> Texto-base:
____

Edificação dos agricultores queimada pelos agentes do Ibama durante operação.| Foto: Arquivo pessoal

Com 11 mil habitantes e área total de 14,3 mil quilômetros, o município de Senador José Porfírio fica no sudeste do Pará, a 800 quilômetros da capital, Belém. A cidade tem área equivalente ao país asiático de Timor Leste, para uma população pouco menor do que o total de moradores do distrito paulistano da Barra Funda.

É uma região pobre: apenas 5,8% da população têm emprego formal, e mesmo entre esses privilegiados a renda média não passa de 2,2 salários mínimos. Apenas 6,5% dos imóveis contam com esgotamento sanitário adequado. Para chegar ao município a partir de Altamira, a cidade grande mais próxima, é preciso encarar uma viagem de balsa de 40 minutos, mais um trajeto de carro de mais de duas horas. A falta de infraestrutura e de recursos não é o único problema local. Nos últimos meses, Senador José Porfírio se tornou o centro de um confronto polêmico entre agricultores e autoridades.

De um lado, agentes do Instituto Brasileiro do Meio Ambiente (Ibama) atuam, desde o início do ano, em uma operação cujo objetivo é conter o desmatamento de várias áreas indígenas da região, em especial Ituna-Itatá, que tem 142 mil hectares, considerada a área mais desmatada do Brasil atualmente.

____

> Instruções: Transforme em lista o parágrafo do texto-base iniciado por "É uma região pobre", preservando seus fatos principais.

____

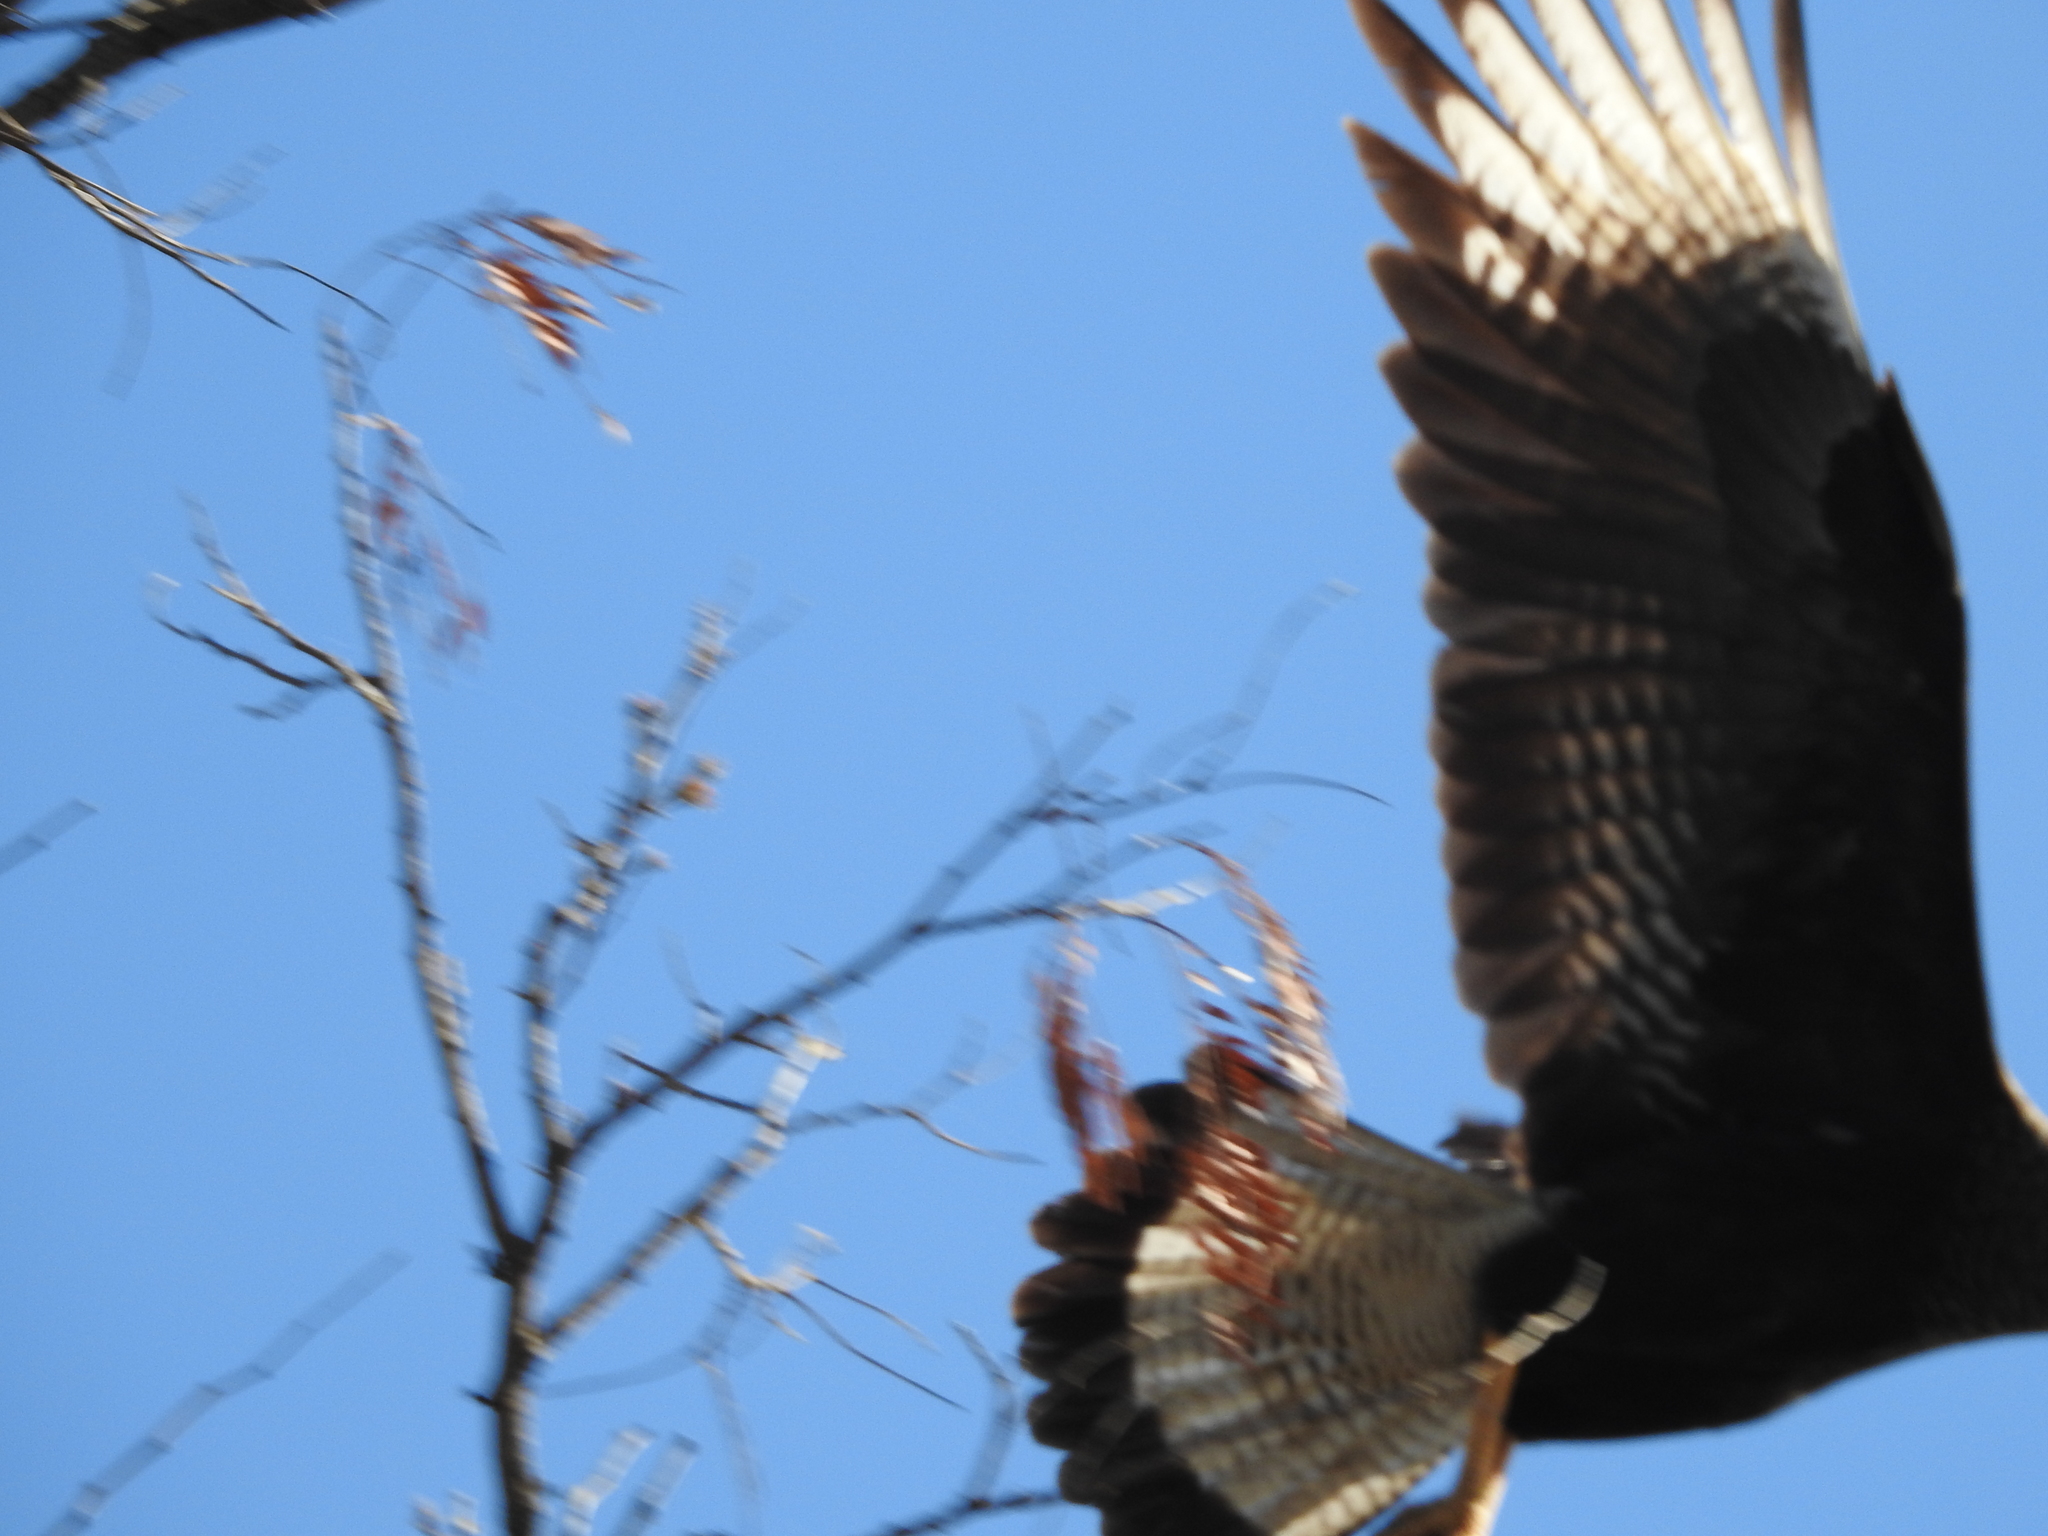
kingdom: Animalia
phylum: Chordata
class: Aves
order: Falconiformes
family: Falconidae
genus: Caracara
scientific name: Caracara plancus
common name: Southern caracara
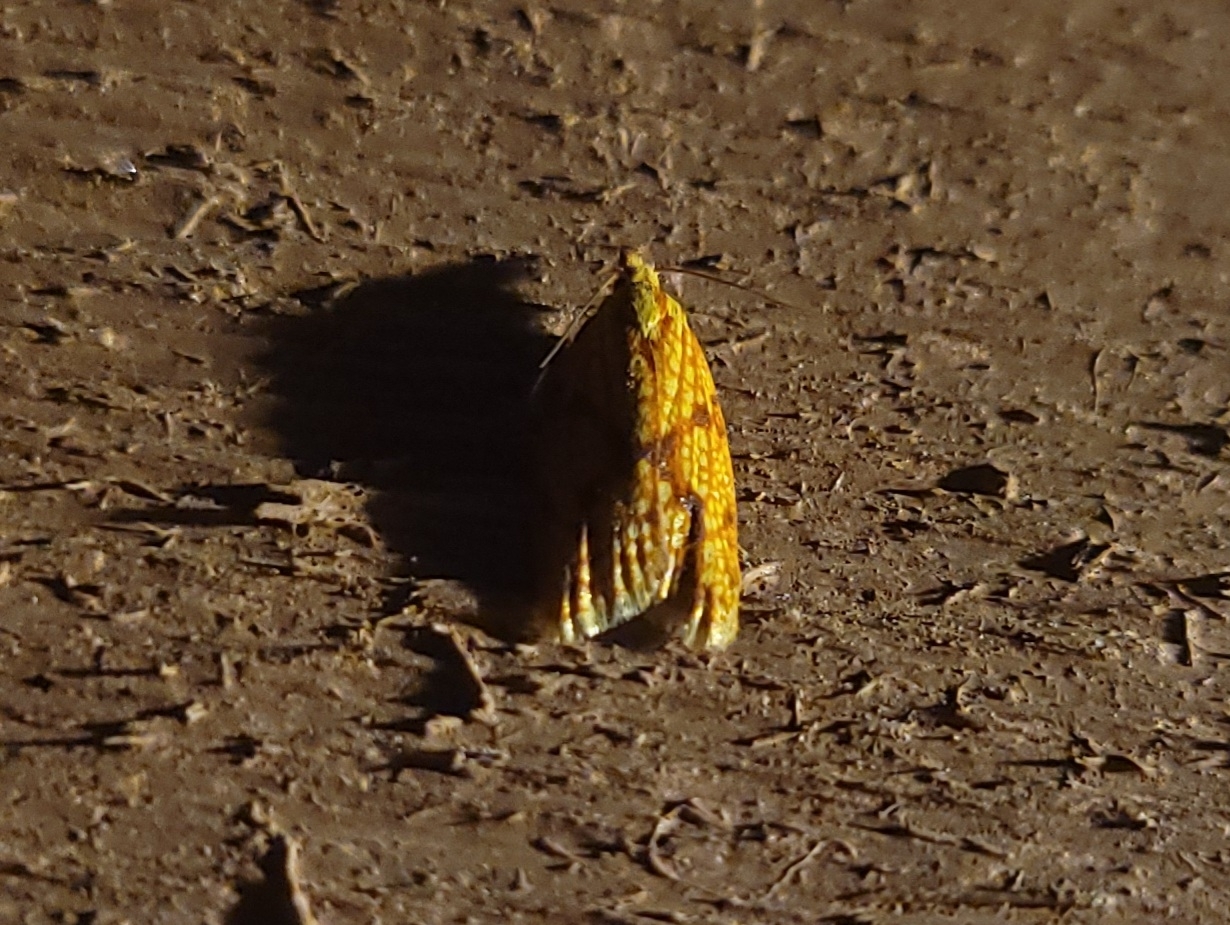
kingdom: Animalia
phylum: Arthropoda
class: Insecta
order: Lepidoptera
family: Tortricidae
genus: Sparganothis
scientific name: Sparganothis sulfureana
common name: Sparganothis fruitworm moth
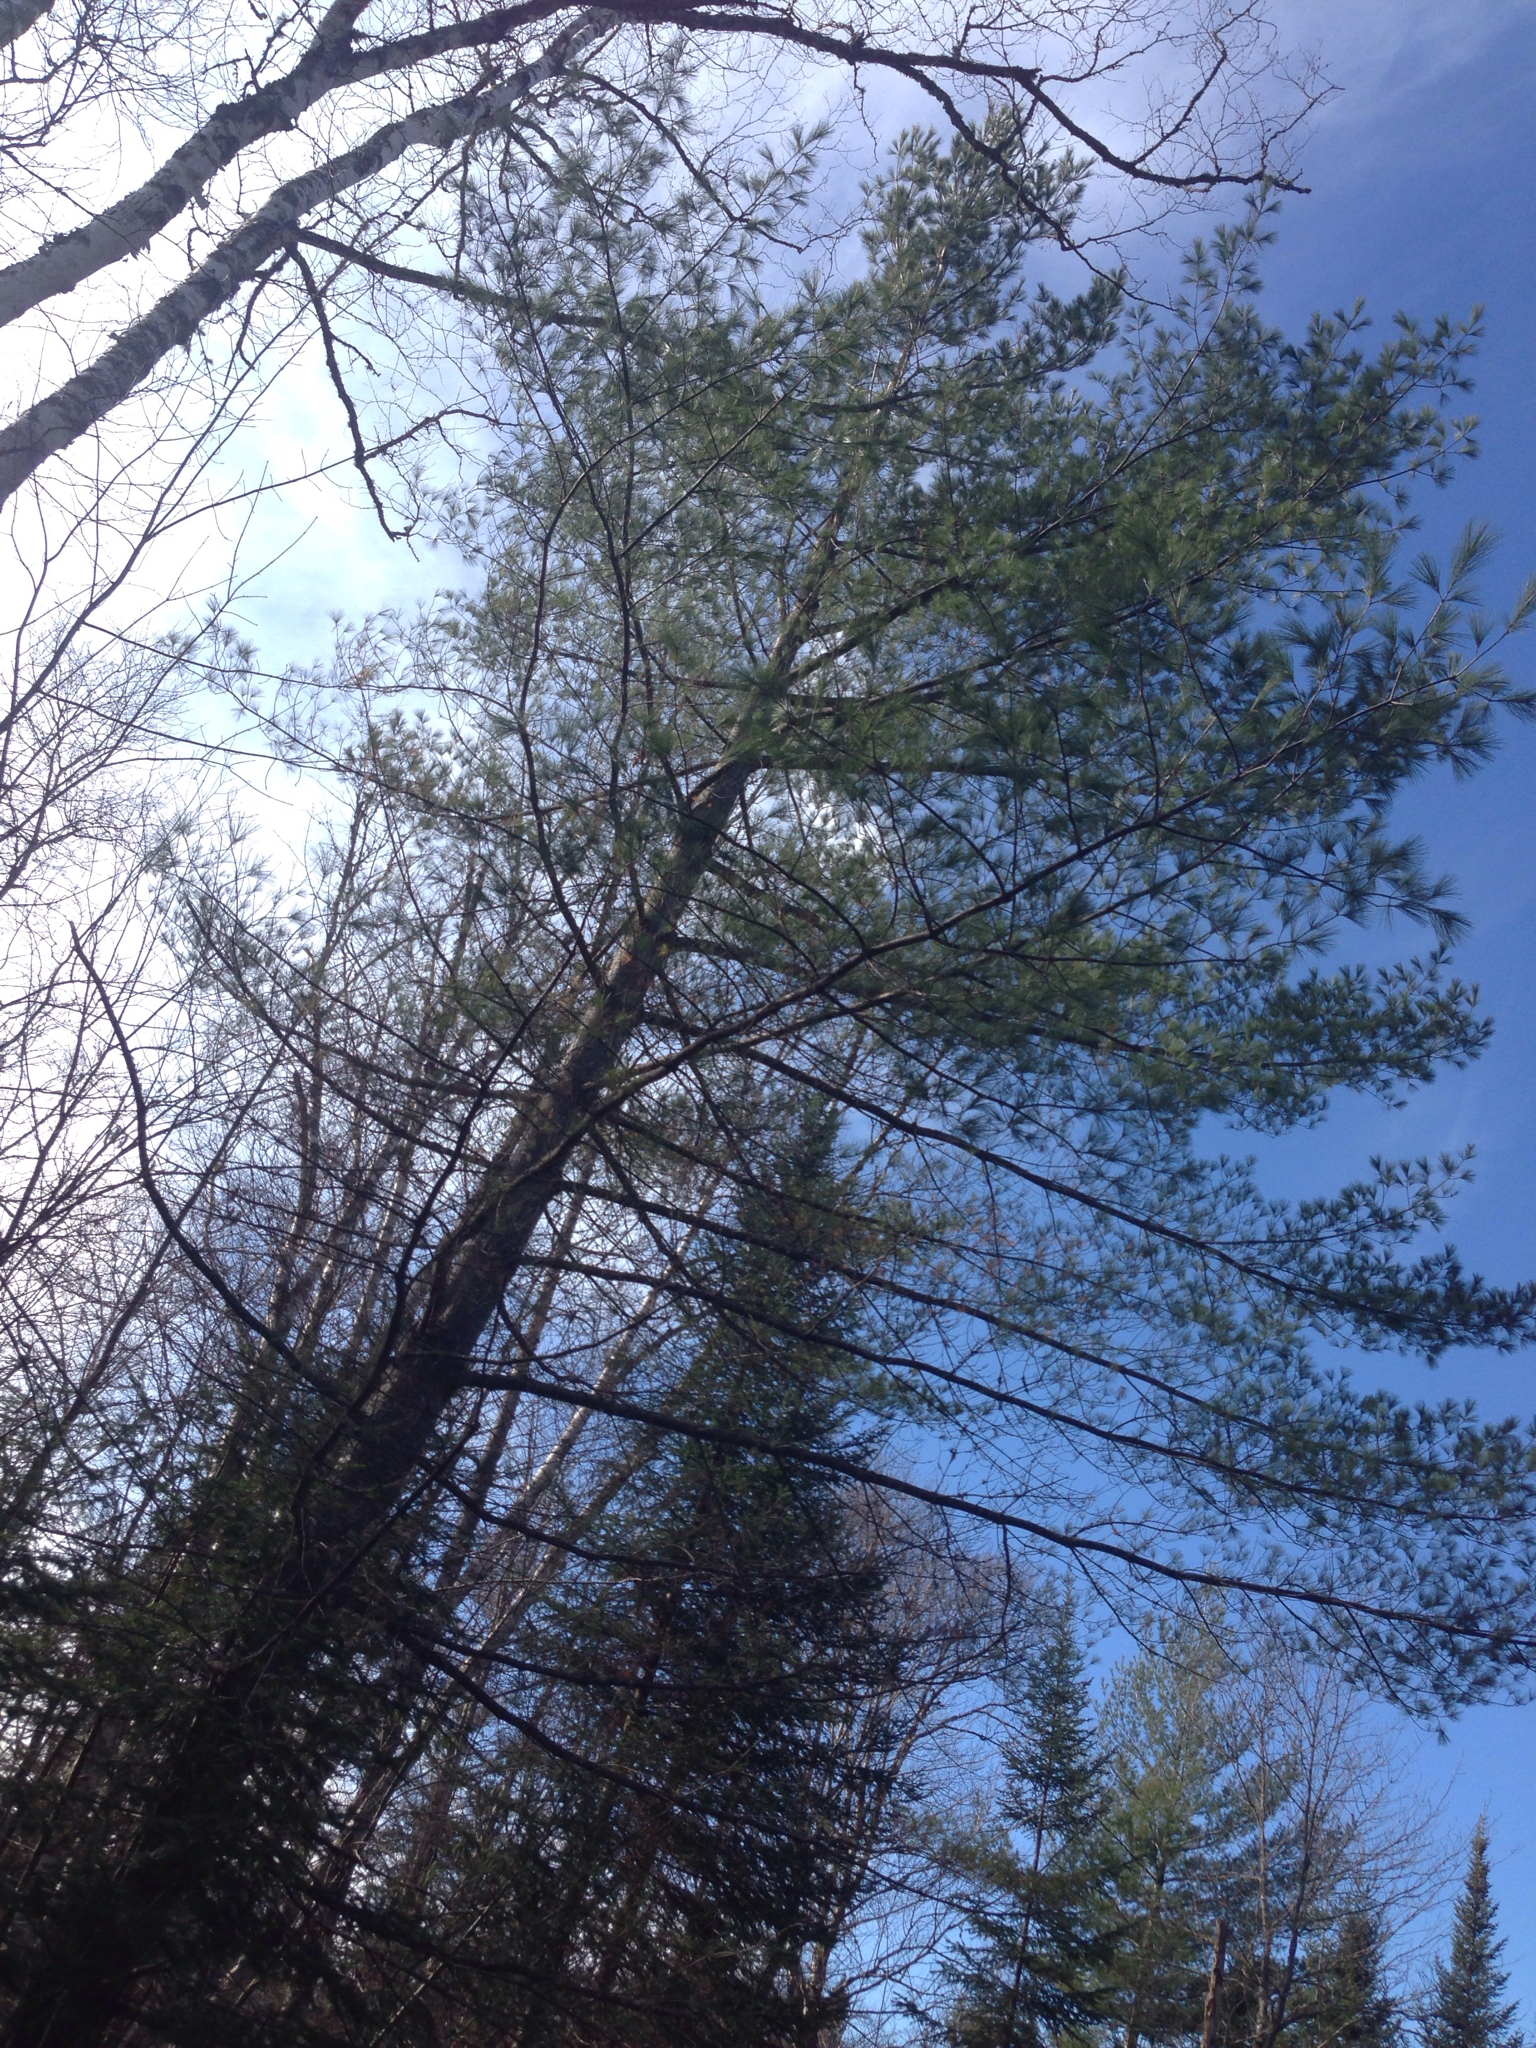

____

> Resultado abaixo:
- Trata-se de uma região pobre: só 5,8% da população têm emprego formal, e a renda média desse grupo não passa de 2,2 salários mínimos.
- Apenas 6,5% dos imóveis contam com esgotamento sanitário adequado.
- Partindo de Altamira, a cidade grande mais próxima, chega-se ao município após 40 minutos de balsa e mais de duas horas de carro.
- Além da falta de infraestrutura e de recursos, Senador José Porfírio tornou-se, nos últimos meses, o centro de um confronto polêmico entre agricultores e autoridades.